Conclusions de l'avocat général M. A. Tizzano, présentées le 27 avril 2006
Arrêt de la Cour (grande chambre) du 3 octobre 2006
Sommaire de l'arrêt
Visas, asile, immigration — Convention d'application de l'accord de Schengen — Conditions de circulation des ressortissants d'un État tiers non soumis à l'obligation de visa
(Convention d'application de l'accord de Schengen, art. 20, § 1)
L'article 20, paragraphe 1, de la convention d'application de l'accord de Schengen doit être interprété en ce sens que la notion de «première entrée» figurant à cette disposition vise, outre la toute première entrée sur les territoires des États contractants audit accord, la première entrée sur ces territoires intervenant après l'expiration d'une période de six mois à compter de cette toute première entrée ainsi que toute autre première entrée intervenant après l'expiration de toute nouvelle période de six mois à compter d'une précédente date de première entrée.
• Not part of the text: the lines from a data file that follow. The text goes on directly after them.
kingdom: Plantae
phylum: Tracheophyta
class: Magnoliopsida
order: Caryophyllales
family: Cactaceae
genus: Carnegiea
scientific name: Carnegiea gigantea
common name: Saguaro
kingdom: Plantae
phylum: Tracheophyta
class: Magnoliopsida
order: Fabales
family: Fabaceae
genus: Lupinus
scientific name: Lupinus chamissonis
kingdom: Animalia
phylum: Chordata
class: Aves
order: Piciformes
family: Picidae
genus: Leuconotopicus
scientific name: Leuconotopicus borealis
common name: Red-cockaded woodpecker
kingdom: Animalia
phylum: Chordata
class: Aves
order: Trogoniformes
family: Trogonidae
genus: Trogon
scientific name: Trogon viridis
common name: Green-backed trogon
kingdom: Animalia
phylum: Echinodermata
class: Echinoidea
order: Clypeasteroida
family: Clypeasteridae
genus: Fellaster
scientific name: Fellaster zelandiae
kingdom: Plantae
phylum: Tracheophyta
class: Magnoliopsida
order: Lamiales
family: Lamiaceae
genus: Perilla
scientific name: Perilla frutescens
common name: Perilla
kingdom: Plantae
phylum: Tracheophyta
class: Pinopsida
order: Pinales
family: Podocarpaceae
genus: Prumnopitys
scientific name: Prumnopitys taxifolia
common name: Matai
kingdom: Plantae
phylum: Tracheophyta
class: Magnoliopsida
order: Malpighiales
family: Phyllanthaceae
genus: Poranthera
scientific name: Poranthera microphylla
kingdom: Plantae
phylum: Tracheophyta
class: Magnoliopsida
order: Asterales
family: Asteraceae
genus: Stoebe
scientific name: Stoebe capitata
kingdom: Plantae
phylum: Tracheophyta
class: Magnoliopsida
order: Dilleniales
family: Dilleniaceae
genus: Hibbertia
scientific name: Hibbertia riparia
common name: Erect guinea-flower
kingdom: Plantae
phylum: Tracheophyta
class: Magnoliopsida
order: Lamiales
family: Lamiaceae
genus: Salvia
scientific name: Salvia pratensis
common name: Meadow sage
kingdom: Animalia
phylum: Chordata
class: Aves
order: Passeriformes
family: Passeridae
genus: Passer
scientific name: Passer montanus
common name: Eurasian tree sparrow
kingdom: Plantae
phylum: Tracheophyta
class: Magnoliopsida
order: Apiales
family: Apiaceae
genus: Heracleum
Cette disposition permet ainsi aux ressortissants d'un État tiers non soumis à l'obligation de visa de séjourner dans l'espace Schengen pendant une durée maximale de trois mois au cours de périodes successives de six mois, à la condition que chacune de ces périodes débute par une telle première entrée.
Par ailleurs, la notion de «première entrée», telle qu'ainsi interprétée, ne prive nullement les autorités nationales compétentes de la possibilité de sanctionner, dans le respect du droit communautaire, un ressortissant d'un État tiers dont le séjour dans l'espace Schengen a excédé la durée maximale de trois mois au cours d'une précédente période de six mois, même si, à la date du contrôle dont celui-ci a fait l'objet, son séjour dans cet espace n'excède pas trois mois depuis la date de première entrée la plus récente.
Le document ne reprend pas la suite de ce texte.